Former presidential candidate and consumer advocate Ralph Nader believes progressives can do better than former Secretary of State Hillary Clinton in 2016.
While Clinton has not yet stated any plans to run for the presidential nomination ahead of 2016, Nader sat down with MSNBC's Chuck Todd on Monday to weigh in on the progressive movement and its hopes of finding a candidate that adequately represents their views in the next presidential election.
“The problem with progressives in the Democratic Party is -- they’re hanging on," he said. "There is [Sen.] Elizabeth Warren (D-Mass.), Sen. Sherrod Brown (D-Ohio), Sen. Bernie Sanders (I-Vt.) -- but they’re fairly marginalized. They’re not in the center because they don’t threaten to break. The right wing does threaten to break sometimes."
Nader went on to say that many progressive figures in electoral politics had emerged as "lone rangers" who shied away from many groups that represented the movement. He also said that the Democratic Party had neglected to stress the "corporate power issue," which he took as a clear sign that progressives "must challenge from the left" in 2016.

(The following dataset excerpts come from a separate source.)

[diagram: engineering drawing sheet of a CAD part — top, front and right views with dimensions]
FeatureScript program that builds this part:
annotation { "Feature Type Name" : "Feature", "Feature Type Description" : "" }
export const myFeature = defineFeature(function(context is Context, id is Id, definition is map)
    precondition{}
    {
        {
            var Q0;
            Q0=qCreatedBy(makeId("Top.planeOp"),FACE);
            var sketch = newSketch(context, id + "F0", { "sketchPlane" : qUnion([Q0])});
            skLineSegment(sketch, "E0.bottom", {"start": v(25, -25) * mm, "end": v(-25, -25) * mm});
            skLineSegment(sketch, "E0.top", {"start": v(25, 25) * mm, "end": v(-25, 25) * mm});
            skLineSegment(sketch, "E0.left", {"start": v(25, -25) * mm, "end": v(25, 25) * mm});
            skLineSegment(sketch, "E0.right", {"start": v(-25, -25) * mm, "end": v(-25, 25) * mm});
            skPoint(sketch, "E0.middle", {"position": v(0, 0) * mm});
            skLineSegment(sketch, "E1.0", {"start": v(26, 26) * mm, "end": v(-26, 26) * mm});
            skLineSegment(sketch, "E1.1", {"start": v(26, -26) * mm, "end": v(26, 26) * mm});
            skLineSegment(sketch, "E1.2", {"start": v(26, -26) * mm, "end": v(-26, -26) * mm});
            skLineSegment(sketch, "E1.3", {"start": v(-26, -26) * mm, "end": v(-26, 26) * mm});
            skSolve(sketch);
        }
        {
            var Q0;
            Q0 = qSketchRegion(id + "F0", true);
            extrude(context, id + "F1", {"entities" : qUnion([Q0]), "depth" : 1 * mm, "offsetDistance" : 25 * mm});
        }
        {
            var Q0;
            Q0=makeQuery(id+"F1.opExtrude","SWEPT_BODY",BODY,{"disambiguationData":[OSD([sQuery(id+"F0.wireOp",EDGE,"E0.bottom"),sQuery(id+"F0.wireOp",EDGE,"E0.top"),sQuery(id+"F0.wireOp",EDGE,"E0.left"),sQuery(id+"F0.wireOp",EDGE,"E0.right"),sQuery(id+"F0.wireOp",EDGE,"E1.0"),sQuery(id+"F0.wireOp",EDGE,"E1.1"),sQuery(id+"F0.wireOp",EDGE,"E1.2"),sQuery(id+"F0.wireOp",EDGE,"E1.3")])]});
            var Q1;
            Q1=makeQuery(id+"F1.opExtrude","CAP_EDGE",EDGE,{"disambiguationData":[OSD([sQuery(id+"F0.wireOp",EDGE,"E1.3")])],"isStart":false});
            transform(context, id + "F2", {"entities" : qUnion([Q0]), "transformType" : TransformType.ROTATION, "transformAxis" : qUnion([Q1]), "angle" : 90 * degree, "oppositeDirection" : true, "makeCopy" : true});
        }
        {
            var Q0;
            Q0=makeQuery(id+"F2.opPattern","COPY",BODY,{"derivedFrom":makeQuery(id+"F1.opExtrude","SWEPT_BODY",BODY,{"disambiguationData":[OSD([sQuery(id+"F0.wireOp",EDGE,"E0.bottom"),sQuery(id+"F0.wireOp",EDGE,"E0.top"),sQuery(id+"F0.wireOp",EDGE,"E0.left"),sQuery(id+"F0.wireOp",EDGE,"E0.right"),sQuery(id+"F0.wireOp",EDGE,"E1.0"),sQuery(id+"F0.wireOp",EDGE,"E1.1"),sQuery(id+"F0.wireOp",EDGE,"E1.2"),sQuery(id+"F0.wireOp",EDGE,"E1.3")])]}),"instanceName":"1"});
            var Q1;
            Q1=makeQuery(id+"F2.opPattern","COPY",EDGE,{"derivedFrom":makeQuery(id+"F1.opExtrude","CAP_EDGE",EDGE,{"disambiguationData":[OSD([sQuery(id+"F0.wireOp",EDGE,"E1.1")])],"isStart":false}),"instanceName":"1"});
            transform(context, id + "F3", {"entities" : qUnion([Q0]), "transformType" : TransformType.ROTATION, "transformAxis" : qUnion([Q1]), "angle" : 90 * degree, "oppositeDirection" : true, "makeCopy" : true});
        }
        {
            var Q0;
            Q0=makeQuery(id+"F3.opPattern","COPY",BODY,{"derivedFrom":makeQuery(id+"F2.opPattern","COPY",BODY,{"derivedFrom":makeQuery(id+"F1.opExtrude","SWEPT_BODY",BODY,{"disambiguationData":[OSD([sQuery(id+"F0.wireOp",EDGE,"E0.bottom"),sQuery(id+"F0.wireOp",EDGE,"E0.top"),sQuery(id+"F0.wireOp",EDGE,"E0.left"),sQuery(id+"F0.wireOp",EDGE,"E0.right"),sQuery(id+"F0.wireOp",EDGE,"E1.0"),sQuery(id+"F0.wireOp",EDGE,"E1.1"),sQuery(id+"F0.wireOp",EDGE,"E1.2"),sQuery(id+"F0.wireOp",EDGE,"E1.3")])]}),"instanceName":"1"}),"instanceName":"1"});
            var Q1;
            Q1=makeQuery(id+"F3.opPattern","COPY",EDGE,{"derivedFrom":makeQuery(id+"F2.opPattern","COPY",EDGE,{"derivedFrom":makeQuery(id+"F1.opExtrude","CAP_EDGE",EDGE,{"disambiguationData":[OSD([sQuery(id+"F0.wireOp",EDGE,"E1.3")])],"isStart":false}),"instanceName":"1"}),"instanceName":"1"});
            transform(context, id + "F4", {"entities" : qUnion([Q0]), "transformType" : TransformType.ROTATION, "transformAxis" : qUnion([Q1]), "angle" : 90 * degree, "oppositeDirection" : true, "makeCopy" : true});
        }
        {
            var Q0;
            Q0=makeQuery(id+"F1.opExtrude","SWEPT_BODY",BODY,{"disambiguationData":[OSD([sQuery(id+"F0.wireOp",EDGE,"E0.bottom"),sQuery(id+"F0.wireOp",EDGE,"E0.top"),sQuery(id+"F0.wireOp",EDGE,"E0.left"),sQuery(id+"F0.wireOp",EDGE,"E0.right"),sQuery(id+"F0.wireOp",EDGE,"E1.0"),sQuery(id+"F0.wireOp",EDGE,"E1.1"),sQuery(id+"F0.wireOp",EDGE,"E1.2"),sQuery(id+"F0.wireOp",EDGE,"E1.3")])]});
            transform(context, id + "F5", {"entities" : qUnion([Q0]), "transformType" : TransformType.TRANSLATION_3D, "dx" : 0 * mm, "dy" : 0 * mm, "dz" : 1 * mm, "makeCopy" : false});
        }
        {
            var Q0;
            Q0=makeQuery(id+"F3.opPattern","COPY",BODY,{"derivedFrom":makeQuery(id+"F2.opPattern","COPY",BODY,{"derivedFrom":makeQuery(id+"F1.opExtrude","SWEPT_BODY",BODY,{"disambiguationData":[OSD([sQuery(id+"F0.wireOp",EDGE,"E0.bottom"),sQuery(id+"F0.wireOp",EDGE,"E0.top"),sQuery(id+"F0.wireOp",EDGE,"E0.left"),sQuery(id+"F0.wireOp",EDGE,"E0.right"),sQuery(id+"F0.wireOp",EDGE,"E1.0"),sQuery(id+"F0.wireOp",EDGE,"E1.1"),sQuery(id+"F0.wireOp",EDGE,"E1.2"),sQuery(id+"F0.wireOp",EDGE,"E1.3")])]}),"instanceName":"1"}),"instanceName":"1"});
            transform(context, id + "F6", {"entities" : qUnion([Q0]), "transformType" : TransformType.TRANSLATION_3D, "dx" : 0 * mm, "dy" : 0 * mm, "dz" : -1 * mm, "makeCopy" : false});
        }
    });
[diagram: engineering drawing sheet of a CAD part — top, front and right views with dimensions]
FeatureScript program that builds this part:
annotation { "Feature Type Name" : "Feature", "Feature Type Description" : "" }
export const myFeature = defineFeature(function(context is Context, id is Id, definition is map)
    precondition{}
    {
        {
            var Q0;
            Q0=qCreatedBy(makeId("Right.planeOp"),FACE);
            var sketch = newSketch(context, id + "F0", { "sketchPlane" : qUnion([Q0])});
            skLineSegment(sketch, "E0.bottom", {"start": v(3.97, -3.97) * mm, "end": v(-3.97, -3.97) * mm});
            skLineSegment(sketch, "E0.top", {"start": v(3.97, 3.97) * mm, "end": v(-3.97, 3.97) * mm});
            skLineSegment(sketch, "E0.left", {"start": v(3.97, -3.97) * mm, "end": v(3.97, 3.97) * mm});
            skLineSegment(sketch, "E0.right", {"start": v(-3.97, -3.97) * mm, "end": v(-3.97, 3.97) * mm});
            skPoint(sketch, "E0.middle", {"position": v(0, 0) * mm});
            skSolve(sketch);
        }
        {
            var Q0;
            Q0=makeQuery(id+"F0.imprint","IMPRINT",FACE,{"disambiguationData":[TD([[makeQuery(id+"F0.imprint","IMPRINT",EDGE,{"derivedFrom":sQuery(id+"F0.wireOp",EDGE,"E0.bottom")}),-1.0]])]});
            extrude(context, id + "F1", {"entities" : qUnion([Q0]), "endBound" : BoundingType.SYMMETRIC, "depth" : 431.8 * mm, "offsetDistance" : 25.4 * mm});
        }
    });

“Hillary Clinton, who started out as a progressive out of Yale Law School and Wellesley, she’s become almost the poster child for the military-industrial complex. She hugs Kissinger. She hobnobs with Bob Rubin and the Wall Street crowd,” Nader said. "It's almost a caricature."
But Nader admitted that while he saw some strong progressive figures who could challenge Clinton, many had expressed little interest in doing so.
“They are very very skittish about challenging the dominant players in their party,” he said.